Il sito Asianews.it ieri ha pubblicato due fotografie di un monaco buddista assassinato dalle forze di sicurezza della giunta militare che governa la Birmania da 45 anni. Sono immagini atroci, scattate di nascosto in un obitorio, che mostrano la barbarie umana che si accanisce sul viso e sulla testa di un uomo di religione, nonviolento e colpevole soltanto di chiedere libertà e democrazia. L’atto di coraggio di migliaia di monaci e di cittadini comuni contro la dittatura militare è stato ormai sedato col sangue. Ufficialmente i morti e gli arrestati sono quattromila, ma varie fonti indipendenti sostengono che i dati siano ben più grandi.
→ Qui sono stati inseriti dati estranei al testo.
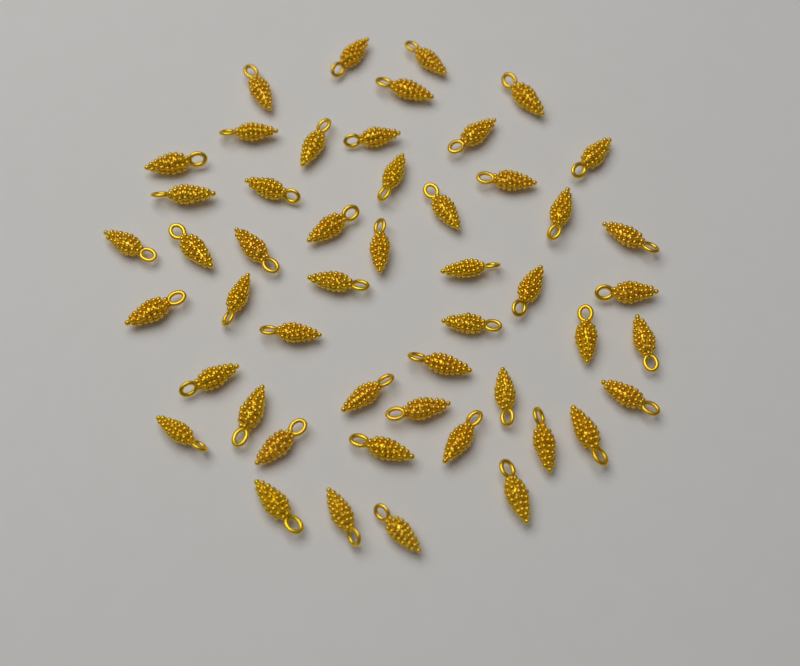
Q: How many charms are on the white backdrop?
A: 50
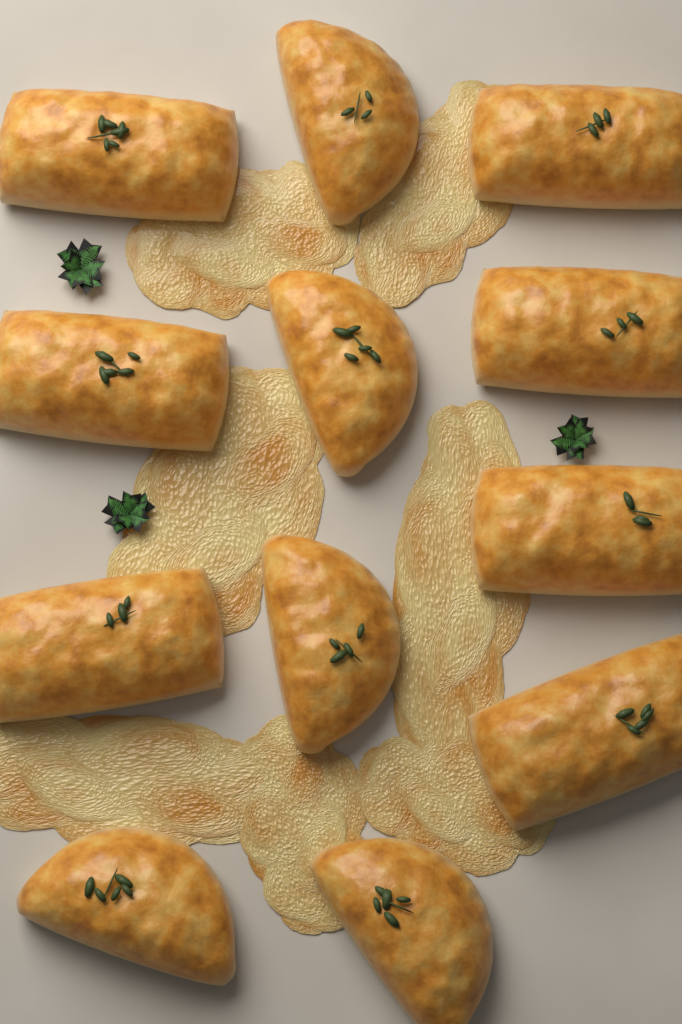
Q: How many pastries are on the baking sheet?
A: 12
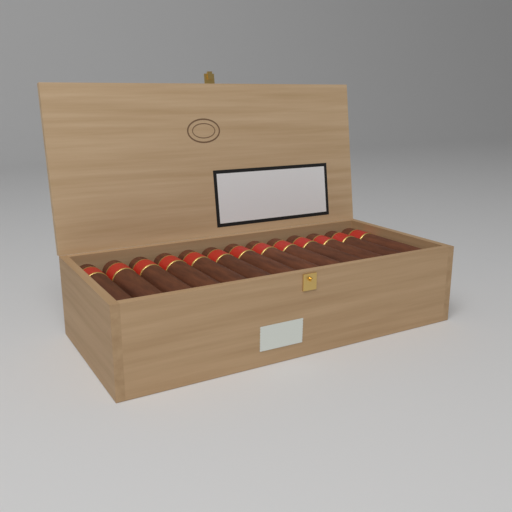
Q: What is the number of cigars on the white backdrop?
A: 13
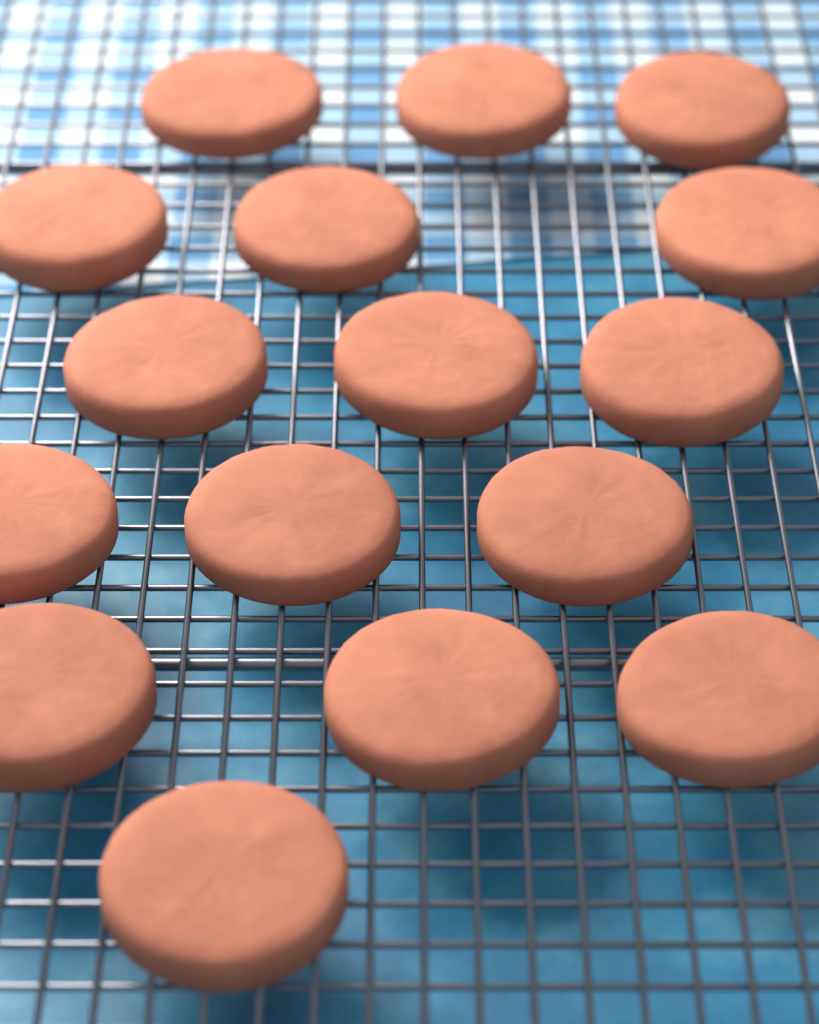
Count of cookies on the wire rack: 16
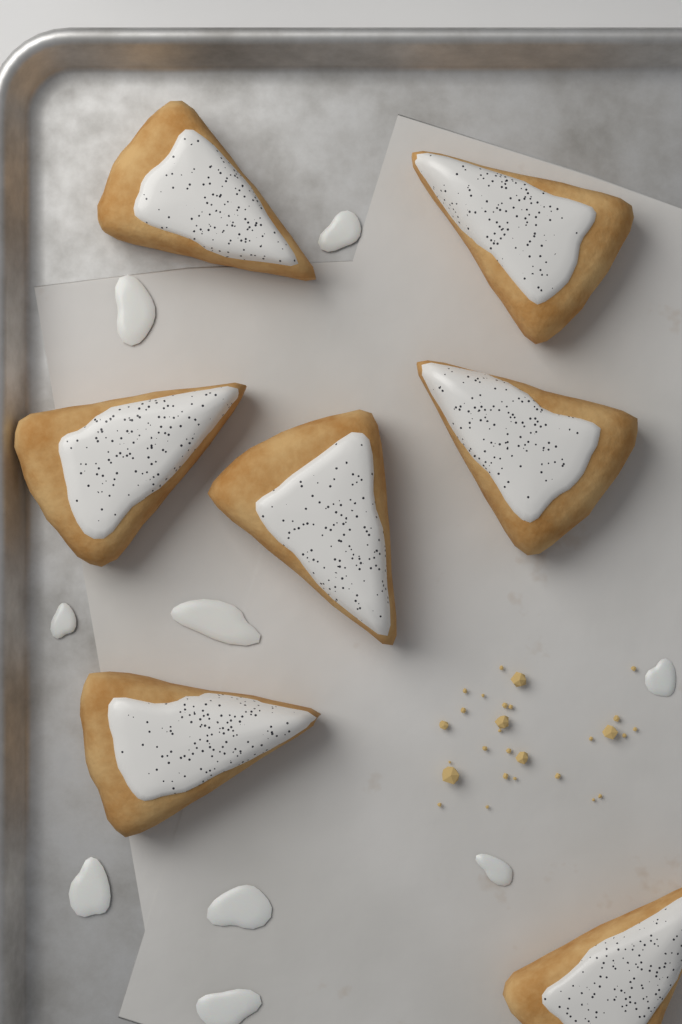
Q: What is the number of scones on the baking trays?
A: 7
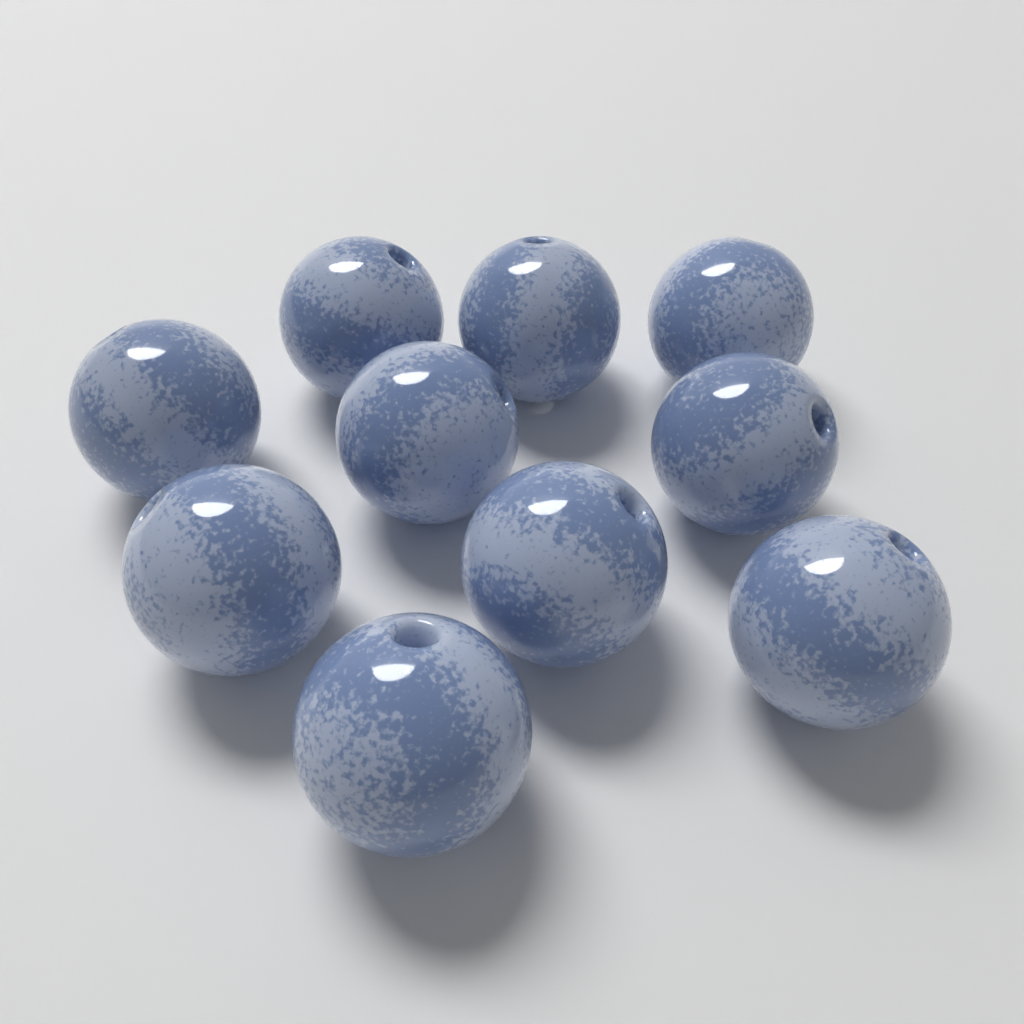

La comunità internazionale e l’opinione pubblica mondiale, dopo la partecipata mobilitazione dei primi giorni, sono tornate ad occuparsi d’altro. Il Segretario generale dell’Onu ha “deplorato” l’uso della violenza contro i pacifici dimostranti democratici e, con l’inviato Ibrahim Gambari, è impegnato in una serie di incontri con i militari birmani e con i cinesi che non sembrano però portare a nulla. Gli unici ad agire, come al solito, sono gli americani. George W. Bush, e ancora prima di lui sua moglie Laura, hanno annunciato fin dal primo giorno della repressione una serie di iniziative, sanzioni contro il regime e sostegni ai gruppi umanitari, “per aiutare a portare un cambiamento pacifico in Birmania”. La Cina, invece, continua a guardare dall’altra parte, come fa già in Darfur. S’è opposta a una risoluzione Onu di condanna del regime di Rangoon e non sembra particolarmente disposta a compromettere gli affari per due miliardi di dollari annui con la Birmania, compresa la partnership per la fornitura delle armi.
Uno spiraglio però c’è, probabilmente l’unico a disposizione della comunità internazionale per fare pressioni sulla Cina e, quindi, sulla Birmania: le Olimpiadi di Pechino del prossimo anno. I comunisti cinesi, ha scritto il Washington Post, si sono accorti che una delle conseguenze inaspettate delle Olimpiadi è una maggiore attenzione globale alla loro retrograda politica estera. Prima di Pechino 2008, il pilastro della politica estera cinese è stato quello di fare affari con “gli stati canaglia” con cui il resto del mondo non voleva avere contatti, dalla Corea al Sudan, dallo Zimbabwe alla Birmania. Ora, con l’incombente minaccia internazionale di rovinare le sue Olimpiadi col boicottaggio degli atleti, Pechino sembra più recettiva. Ecco, per non dimenticare i monaci massacrati, sarebbe il caso di usarla questa minaccia.